**WHAT TO DO**
Go line by line through the listing below and copy those that hold "Kamran".
◇ ◇ ◇ ◇
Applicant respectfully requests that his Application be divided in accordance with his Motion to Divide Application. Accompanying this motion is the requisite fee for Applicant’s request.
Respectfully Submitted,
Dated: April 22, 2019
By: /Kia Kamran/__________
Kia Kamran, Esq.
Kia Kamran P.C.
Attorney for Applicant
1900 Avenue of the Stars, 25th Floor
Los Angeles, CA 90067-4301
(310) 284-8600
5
◇ ◇ ◇ ◇
**EXERCISE OUTPUT**
By: /Kia Kamran/__________
Kia Kamran, Esq.
Kia Kamran P.C.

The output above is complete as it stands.